Marc Weiszer does a good job assembling a few pundits who don’t buy into the “Georgia, if not now, then when?” narrative.  As AP’s Ralph Russo says,

“All you can ask for from your coach and your team is to put yourself in position to be in that discussion every year,” Russo said. “Where Georgia is, they’re in that discussion every year. At some point, they’re going to have to beat Bama and it’s going to be very hard, or LSU. They are where they are. The idea it’s championship or bust this year, why? Why would it be championship or bust this year? They have two five-star quarterbacks that are coming after Daniels. The machine is rolling here.”

True dat.  The only negative comment that sort of leaves a mark comes from LSU beat writer Glenn Guilbeau, who makes this point:

Offensively, Georgia has the talent “to be as good as anyone in the SEC,” Guilbeau said but he wonders if Smart is all-in on opening up the offense. “He’s had some quarterbacks in the past, but Kirby’s philosophy has not been to join the rest of the league from a modern-sense. Maybe he’s ready to do that. …They definitely have the weapons to make a mark this season.”

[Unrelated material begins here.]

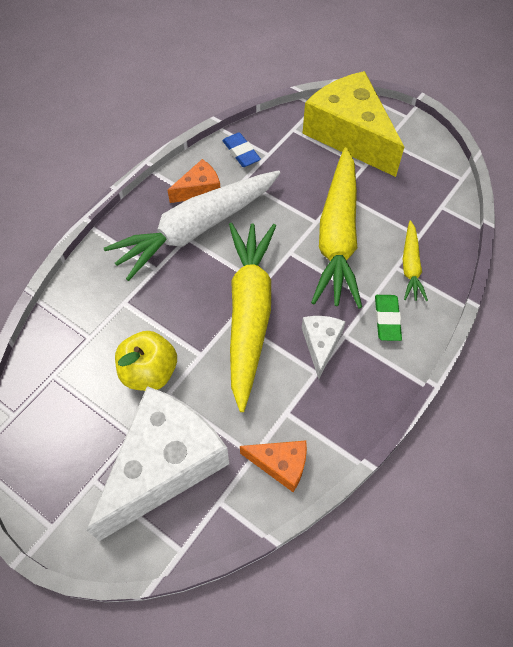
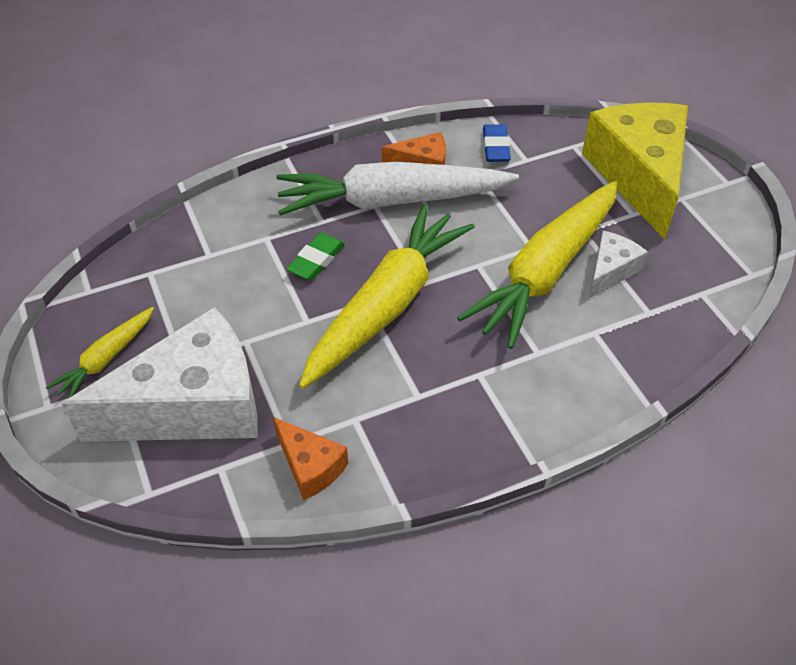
camera: 30 degrees right, 10 degrees down
(149, 372) = (242, 313): yellow apple -> none
(321, 344) = (444, 371): white cheese -> white cheese (610, 271)
(387, 319) = (542, 381): green eraser -> green eraser (316, 260)
(410, 266) = (613, 339): yellow carrot -> yellow carrot (106, 359)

His pessimism isn’t misplaced, admittedly.  If he’s right about it continuing, I sure have overestimated the impact the 2019 SECCG had on Smart.  Call me a naive optimist, but I don’t think he is.


Filed under Georgia Football

Siren song

Friends, this year, when Georgia says it’s gonna use the tight ends, Georgia really means it.

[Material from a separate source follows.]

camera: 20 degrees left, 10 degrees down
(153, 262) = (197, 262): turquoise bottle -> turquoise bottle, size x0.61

… Whatever it is, the nation’s No. 80 overall prospect (247Sports Composite) believes that tight ends can be exclamation points in the Georgia “Air Raid” variant offense.

“They are throwing the ball to the tight end now,” Delp said. “It is showing. [Todd] Monken is doing that also. It just really opened my eyes. It was awesome.”

Georgia’s tight ends are no longer sleek road graders. Hartley’s room is no longer “eye candy” in the Bulldog offense.

His father, Chris, has always been open about his recruiting. To be honest, his father has told him he didn’t know if Georgia was right for him.

“That was because of their tight end usage and all that,” Oscar Delp said. “Then after this trip, he kind of looked at me and said ‘Look, man. That trip really answered every question’ and ‘this place could be a real good fit for you’ and just stuff like that.”

Maybe it’s just me, but I don’t think the problem was that Georgia’s tight ends were “sleek road graders”, whatever the hell that’s supposed to mean.

The funny thing is gonna be when Georgia tells Arik Gilbert he’s not a tight end, but tells recruits he is.